Weni membaca nama yang tertera di layar monitor.
“Ngapain
dia sudah nelpon gini hari, ini kan masih jam setengah enam,” ucapnya sambil
menekan tombol hijau bertanda dia menerima panggilan itu.
“Halo
Tif,” sapa Weni membuka pembicaraan.
“Hai
Wen, sory pagi-pagi ganggu,” jawab Latif di sebrang.
“Nyantai
Tif, ada apa ya?” tanya Weni.
“Wen,
kamu nanti jalan sendiri saja ya ke Lebak Bulusnya,” kata Latif. Sejenak, Weni
tertegun.
“Kenapa
Tif, katanya kamu mau jemput aku?” ucap Weni.
“Eh,
tapi enggak masalah kok kalau aku jalan sendiri. Nanti kita ketemu di lokasi
aja Tif,” lanjut Weni cepat sebelum Latif menjawab.
“Bukan
begitu Wen, aku juga tidak bisa datang ke acara itu,” ucap Latif yang membuat
Weni penasaran.
“Kok
gitu, emang kenapa Tif?” tanya Weni penasaran.
“Kamu
belum nonton TV ya Wen?” jawab Latif yang justru balik bertanya. Weni bertambah
bingung.
“Belum,
emang ada apa?” tanyanya semakin penasaran.
“Ada
pesawat terbang yang jatuh di Selat Sunda,” kata Latif yang membuat Weni
semakin tak mengerti.
“Apa
hubunganya pesawat jatuh sama Latif tidak jadi pergi ke acara jumpa fans?”
gumam Weni dalam hati.
“Olif
sama Mas Leon adalah salah satu korban dari pesawat itu,” jelas Latif yang
membuat Weni tercengang.
“Mereka
naik pesawat itu untuk pergi ke Padang, tapi naas pesawat itu jatuh di perairan
Selat Sunda semalam karena Olif dan Mas Leon memilih keberangkatan terakhir,”
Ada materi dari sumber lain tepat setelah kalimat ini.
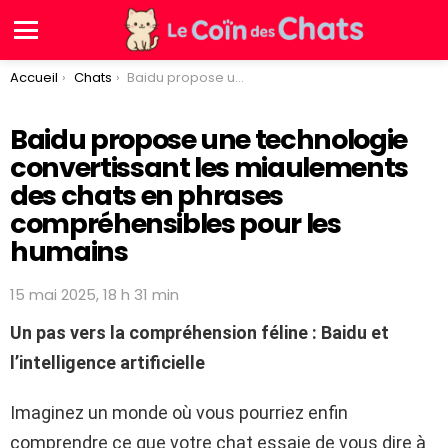
Menu
You are here:
Accueil
Chats
Baidu propose une technologie convertissant les miaulements des chats en phrases compréhensibles pour les humains
Baidu propose une technologie
convertissant les miaulements
des chats en phrases
compréhensibles pour les
humains
15 mai 2025, 18 h 31 min
Un pas vers la compréhension féline : Baidu et
l’intelligence artificielle
Imaginez un monde où vous pourriez enfin
comprendre ce que votre chat essaie de vous dire à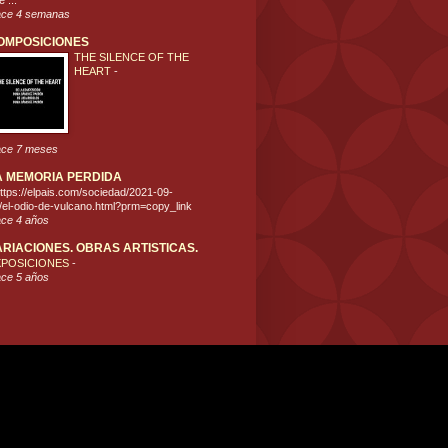
 ...
ce 4 semanas
OMPOSICIONES
THE SILENCE OF THE
HEART
-
ce 7 meses
A MEMORIA PERDIDA
ttps://elpais.com/sociedad/2021-09-
/el-odio-de-vulcano.html?prm=copy_link
ce 4 años
ARIACIONES. OBRAS ARTISTICAS.
XPOSICIONES
-
ce 5 años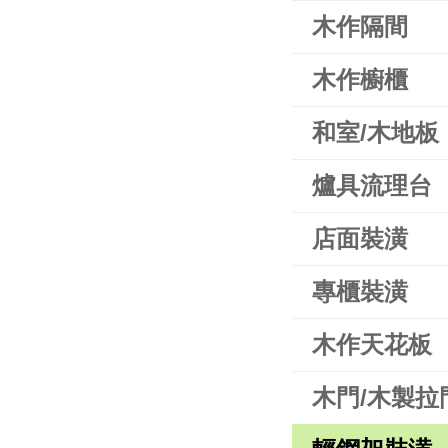
木作隔間
木作櫥櫃
和室/木地板
爐具流理台
店面裝潢
專櫃裝潢
木作天花板
木門/木製拉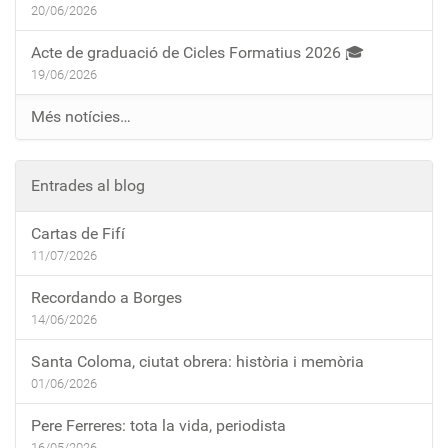
20/06/2026
Acte de graduació de Cicles Formatius 2026 🎓
19/06/2026
Més notícies…
Entrades al blog
Cartas de Fifí
11/07/2026
Recordando a Borges
14/06/2026
Santa Coloma, ciutat obrera: història i memòria
01/06/2026
Pere Ferreres: tota la vida, periodista
16/05/2026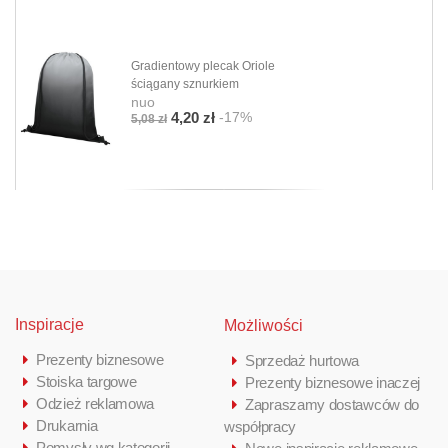
Gradientowy plecak Oriole
ściągany sznurkiem
nuo
-17%
4,20 zł
5,08 zł
Inspiracje
Możliwości
Prezenty biznesowe
Sprzedaż hurtowa
Stoiska targowe
Prezenty biznesowe inaczej
Odzież reklamowa
Zapraszamy dostawców do
Drukarnia
współpracy
Pomysły wg kategorii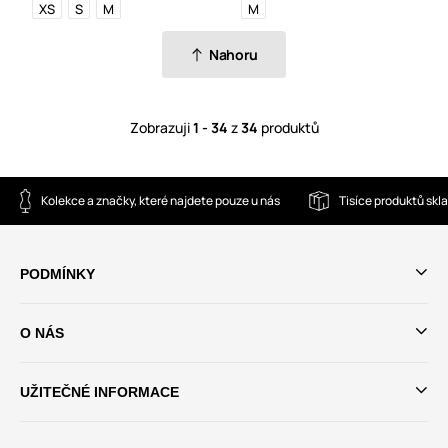
XS
S
M
M
Nahoru
Zobrazuji
1 - 34
z
34
produktů
Kolekce a značky, které najdete pouze u nás
Tisíce produktů sk
PODMÍNKY
O NÁS
UŽITEČNÉ INFORMACE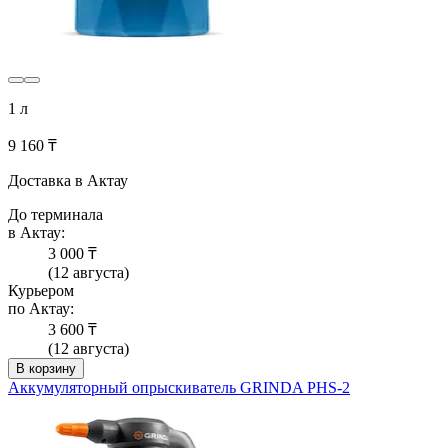
1 л
9 160 ₸
Доставка в Актау
До терминала
в Актау:
3 000 ₸
(12 августа)
Курьером
по Актау:
3 600 ₸
(12 августа)
В корзину
Аккумуляторный опрыскиватель GRINDA PHS-2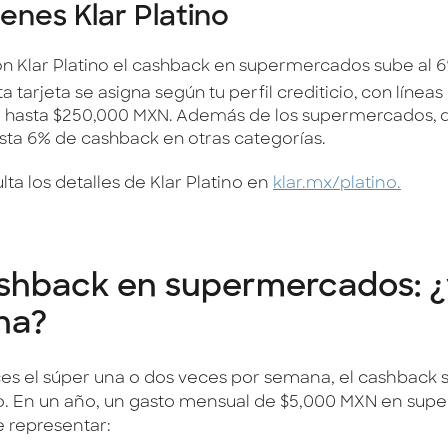
tienes Klar Platino
n Klar Platino el cashback en supermercados sube al 
ta tarjeta se asigna según tu perfil crediticio, con líneas
 hasta $250,000 MXN. Además de los supermercados, d
sta 6% de cashback en otras categorías.
ta los detalles de Klar Platino en
klar.mx/platino.
shback en supermercados: ¿v
na?
ces el súper una o dos veces por semana, el cashback
o. En un año, un gasto mensual de $5,000 MXN en su
 representar: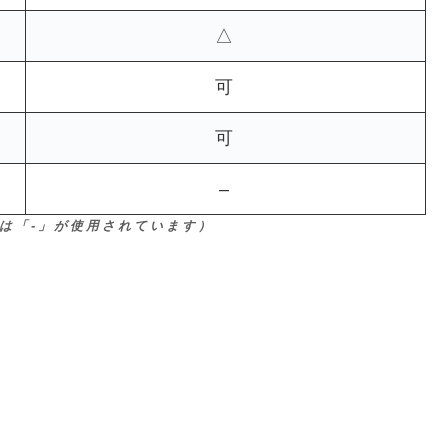
△
可
可
–
は「-」が使用されています）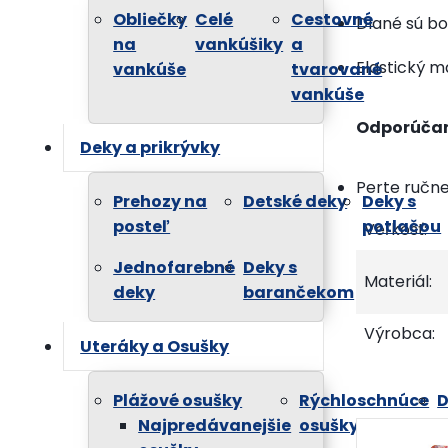
Obliečky
Celé
Cestovné
Dlané sú boh
na
vankúšiky
a
Elastický m
vankúše
tvarované
vankúše
Odporúčan
Deky a prikrývky
Perte ručne
Prehozy na
Detské deky
Deky s
posteľ
potlačou
Veľkosť:
Jednofarebné
Deky s
Materiál:
deky
barančekom
Výrobca:
Uteráky a Osušky
Plážové osušky
Rýchloschnúce
D
Najpredávanejšie
osušky MICRO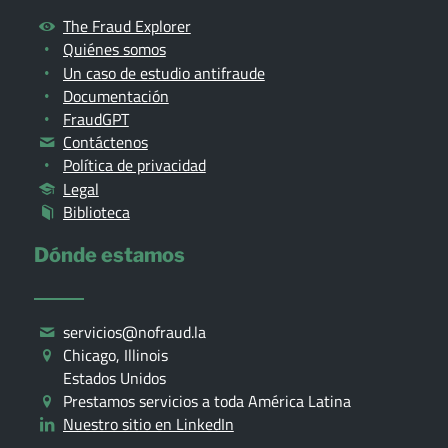
The Fraud Explorer
Quiénes somos
Un caso de estudio antifraude
Documentación
FraudGPT
Contáctenos
Política de privacidad
Legal
Biblioteca
Dónde estamos
servicios@nofraud.la
Chicago, Illinois
Estados Unidos
Prestamos servicios a toda América Latina
Nuestro sitio en LinkedIn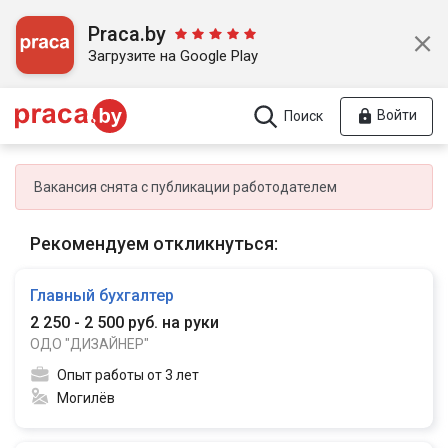
Praca.by
Загрузите на Google Play
Войти
Поиск
Вакансия снята с публикации работодателем
Рекомендуем откликнуться:
Главный бухгалтер
2 250 - 2 500 руб. на руки
ОДО "ДИЗАЙНЕР"
Опыт работы от 3 лет
Могилёв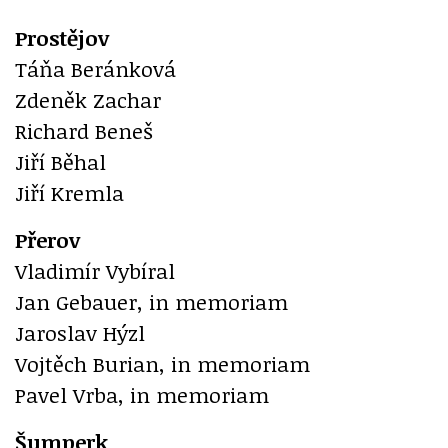
Prostějov
Táňa Beránková
Zdeněk Zachar
Richard Beneš
Jiří Běhal
Jiří Kremla
Přerov
Vladimír Vybíral
Jan Gebauer, in memoriam
Jaroslav Hýzl
Vojtěch Burian, in memoriam
Pavel Vrba, in memoriam
Šumperk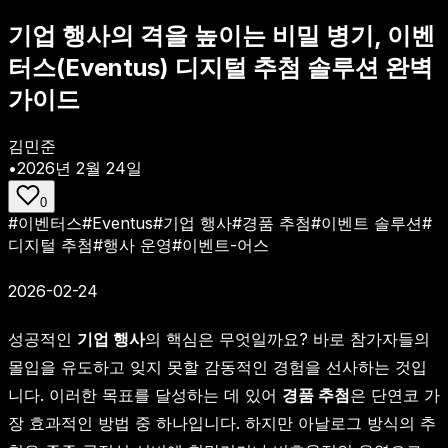
기업 행사의 격을 높이는 비밀 병기, 이벤
터스(Eventus) 디지털 추첨 솔루션 완벽
가이드
김민준
•
2026년 2월 24일
0
#
이벤터스
#
Eventus
#
기업 행사
#
경품 추첨
#
이벤트 솔루션
#
디지털 추첨
#
행사 운영
#
이벤트-어스
2026-02-24
성공적인
기업 행사
의 핵심은 무엇일까요? 바로 참가자들의
몰입을 유도하고 잊지 못할 감동적인 경험을 선사하는 것입
니다. 이러한 목표를 달성하는 데 있어
경품 추첨
은 단연코 가
장 효과적인 방법 중 하나입니다. 하지만 아날로그 방식의 추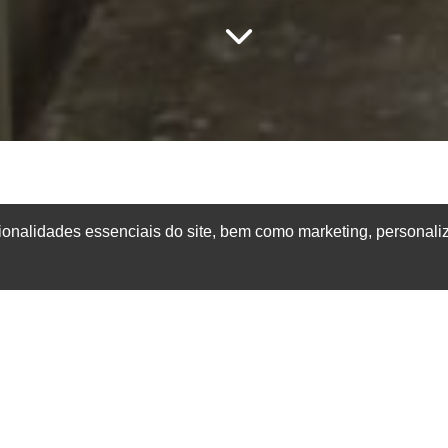
nox
ionalidades essenciais do site, bem como marketing, personali
l de segurança perimetral ao combinar um design elegant
ia superior do aço inoxidável. A
Protegeral
, especialista
na flat 30cm inox
como uma solução de alta performa
tética e proteção a longo prazo. Ao optar pela
concert
ste em segurança sofisticada, resistente à corrosão e com
 galvanizado, a
concertina flat 30cm inox
apresenta
proporcionando uma cobertura horizontal eficaz com 
reconhece a
concertina flat 30cm inox
como uma esco
 projetos arquitetônicos modernos, mantendo um alto ní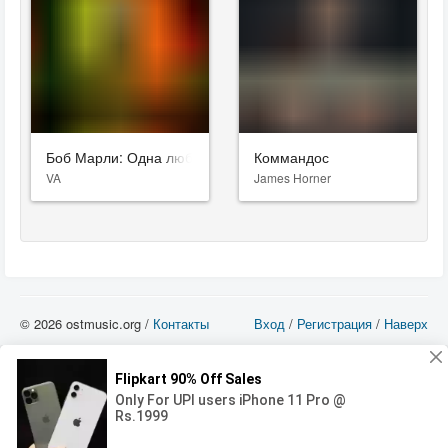
Боб Марли: Одна любовь
Коммандос
VA
James Horner
© 2026 ostmusic.org /
Контакты
Вход
/
Регистрация
/
Наверх
Все аудио материалы являются собственностью их изготовителя (владельца
прав) и охраняются Законом «Об авторском праве и смежных правах». Вы
можете использовать такие материалы только в том в случае, если
использование производится с ознакомительными целями - для прочих целей
вы должны приобрести лицензионную запись.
lanjut Latif yang membuat Weni menutup mulut dengan sebelah tangan.
“Innalillahi,”
jawab Weni singkat.
“Makanya
aku disuruh Bapak mewakili keluarga untuk pergi ke bandara untuk mengetahui
kelanjutan kasus ini,” kata Latif.
“Oh
gitu, semoga mereka selamat ya,” Weni berkata penuh simpatik.
“Kemungkinan
besar sih tidak Wen karena jatuhnya ke laut,” jawab Latif.
“Ya
udah Wen, nanti kamu sendiri saja ya,”
“Atau
aku kirim ojek online ke rumah kamu ya?” kata Latif memberikan sebuah ide. Weni
tertegun.
“Maksudnya?”
tanya Weni.
“Hahahahahaha,
jangan salah paham Wen. Maksud aku mau kasih satu tiket lagi yang aku punya,
siapa tahu kamu bisa ajak orang lain,” ucap Latif. Weni tersipu.
“Oh
gitu, kalau kamu ijinkan aku mau deh Tif. Kebetulan adik iparnya Mba Windha
juga suka tuh sama Mas Indra,” jawab Weni.
“Oke,
setelah nutup telpon aku langsung cari ojeknya dan kirim ke rumah kamu ya,”
kata Latif.
“Makasih
ya Tif, dan berpikir positif saja. Yakin keputusan Allah itu enggak ada yang
bisa dipungkiri,” ucap Weni dan obrolan kecil lainnya hingga akhirnya
pembicaraan jarak jauh itu selesai.
Weni
menatap gawainya.
“Ya
Allah, Olif,” gumamnya.
“Apakah
dika sudah tahu ya masalah ini?” lanjutnya. Dia berpikir apakah ingin mengabari
dika atau tidak. Weni mendesah, meletakkan kembali ponselnya.
“Aaahhh,
biarin aja lah. Toh, dika pasti sudah dikabarin sama keluarganya,” ucap Weni
lagi. Lantas, dia berdiri bersiap merapikan kamar tidurnya.